This Week
After a week with no economic releases, this week we have a number of measurements:
- On Monday, April retail sales are expected to have declined.
- Wednesday and Thursday April PPI and CPI will be released but inflation isn’t a problem and likely the two reports won’t jar the markets.
- April housing starts and permits Thursday; starts expected to have declined while permits are expected to have increased.
- The May Philly Fed business index is thought to be slightly better, but the index is very close to neutral—not showing much improvement.
The interest rate markets continue to reflect the possible end to the 30-year old bond market rally that started in 1983 with 30-year mortgage rates at 17% and the 10-year note at 18% (bank prime rate at 20%).
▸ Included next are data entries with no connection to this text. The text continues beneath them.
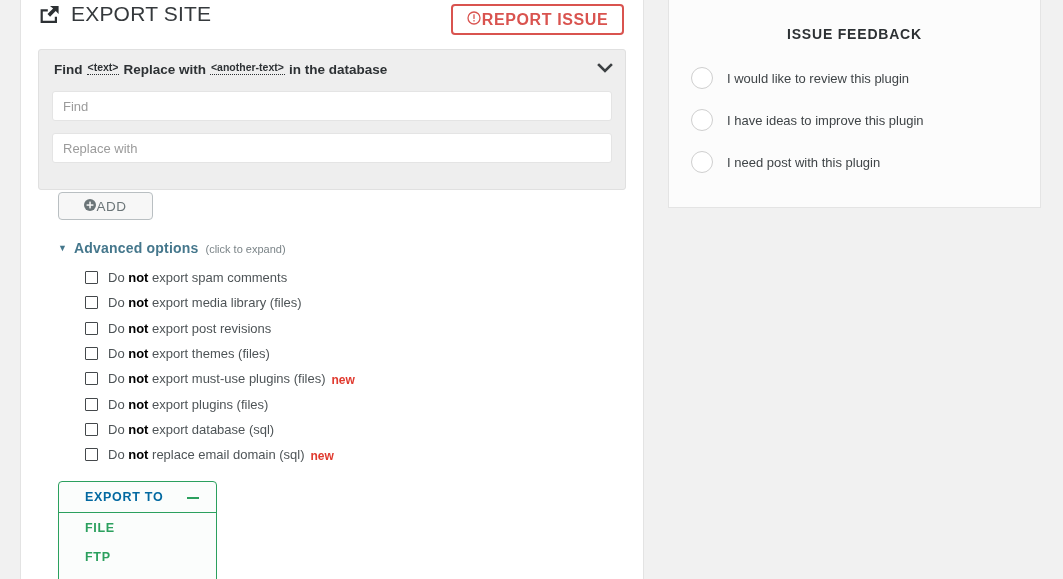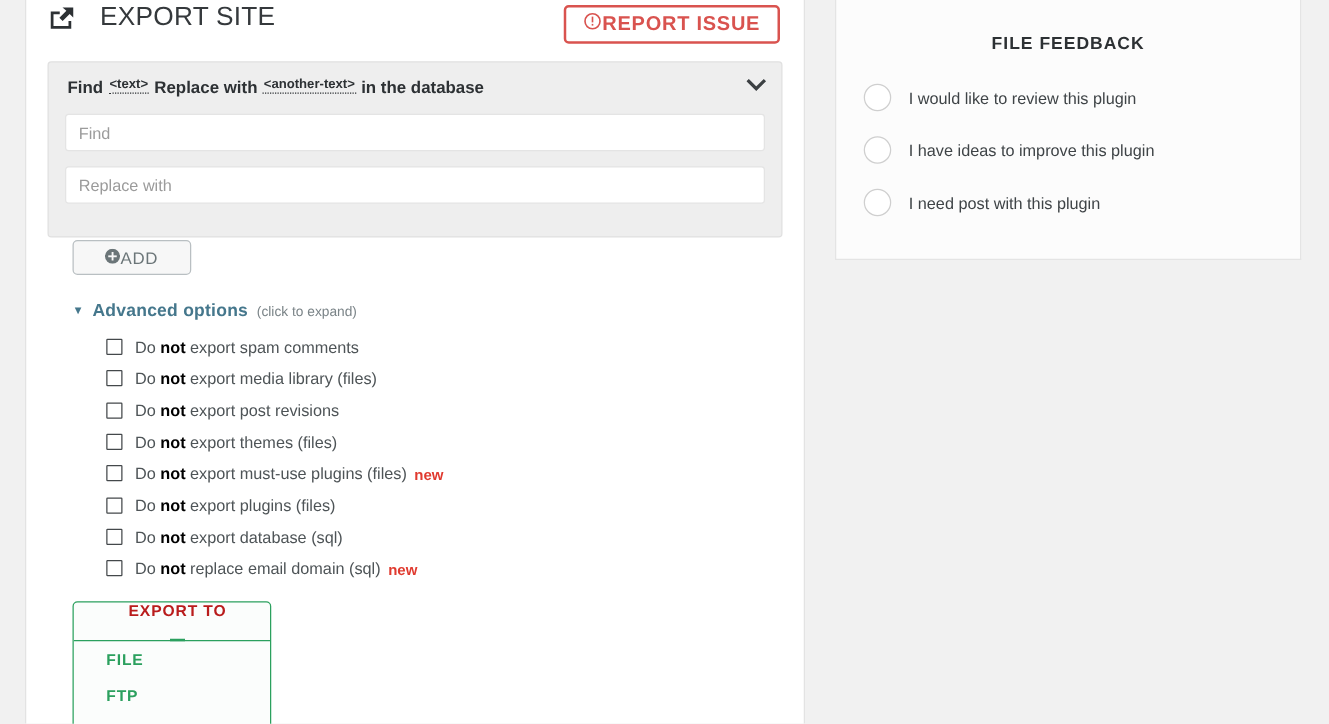"EXPORT SITE" .page-title { gap: 20px -> 11px }
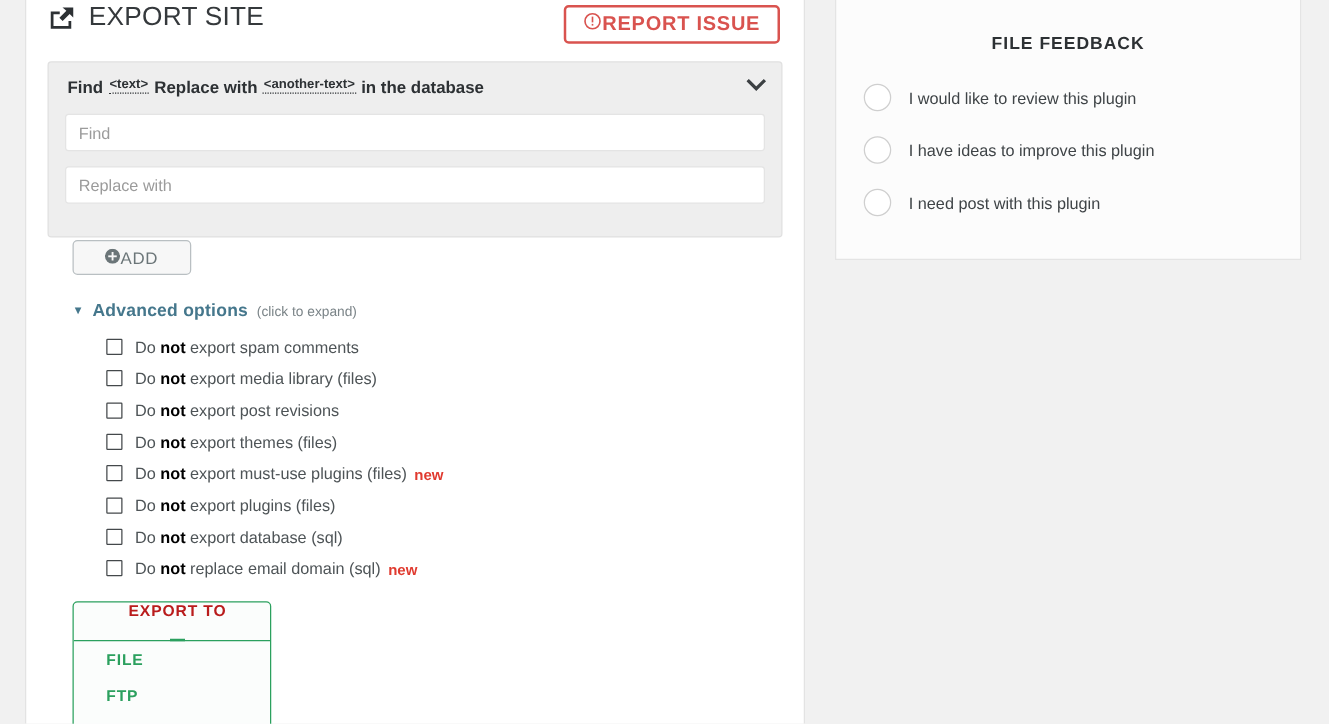"FILE FEEDBACK" div.fb-title { text: FILE -> ISSUE }
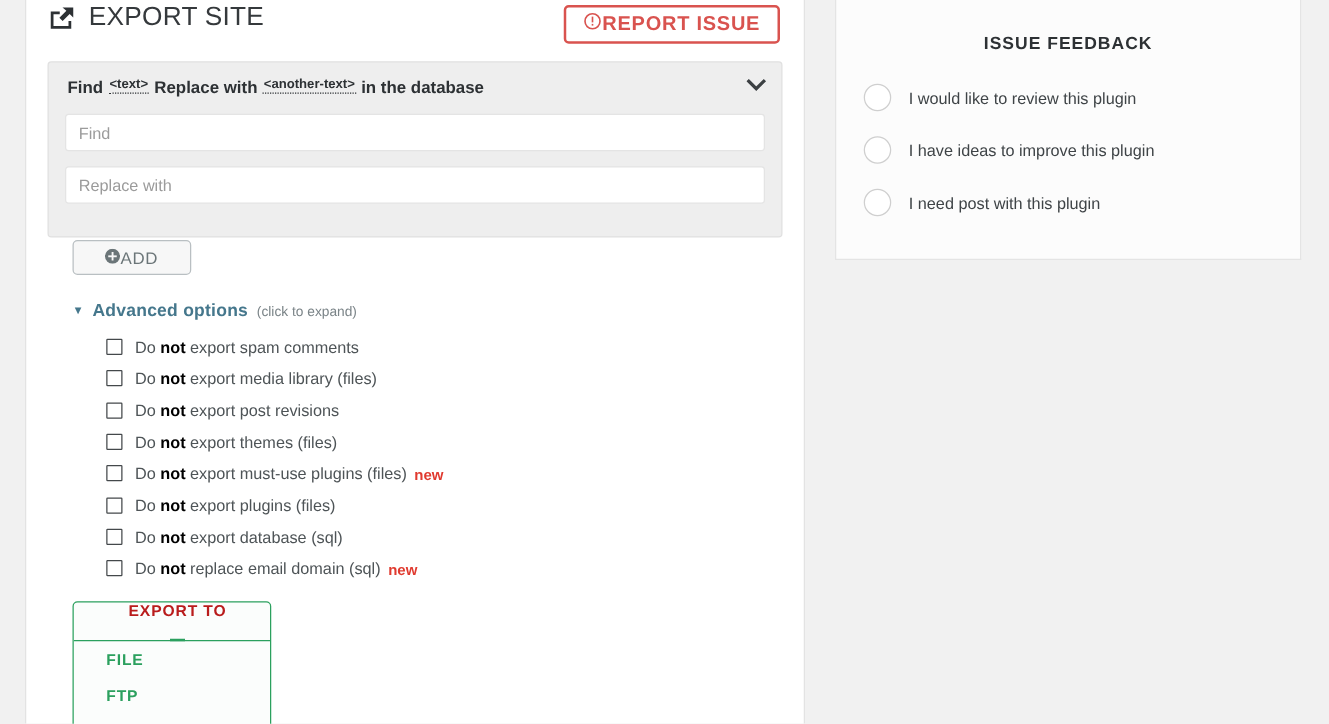"EXPORT TO" .export-head { color: #b91c1c -> #0369a1; flex-direction: column -> none }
The action in the rate markets that was triggered by the strong April employment report has not been able to achieve even a modest bounce after rocketing the 10-year from an intraday low of 1.63% to 1.93% last Friday before ending the week at 1.89%. Mortgage rates were up about 15 basis points last week.
Japan’s plan to weaken its currency is working against the US bond market; as the yen falls there is less demand for US bonds. Every technical indicator on the bond and mortgage markets is now solidly bearish. Last Friday in a Tweet PIMCO co-CEO and bond king Bill Gross declared the end to the declining interest rate rally, even after Gross said a month ago he was increasing PIMCO’s investment in US notes and bonds. Most likely Gross was looking at the magnitude and speed in which rates rose last week.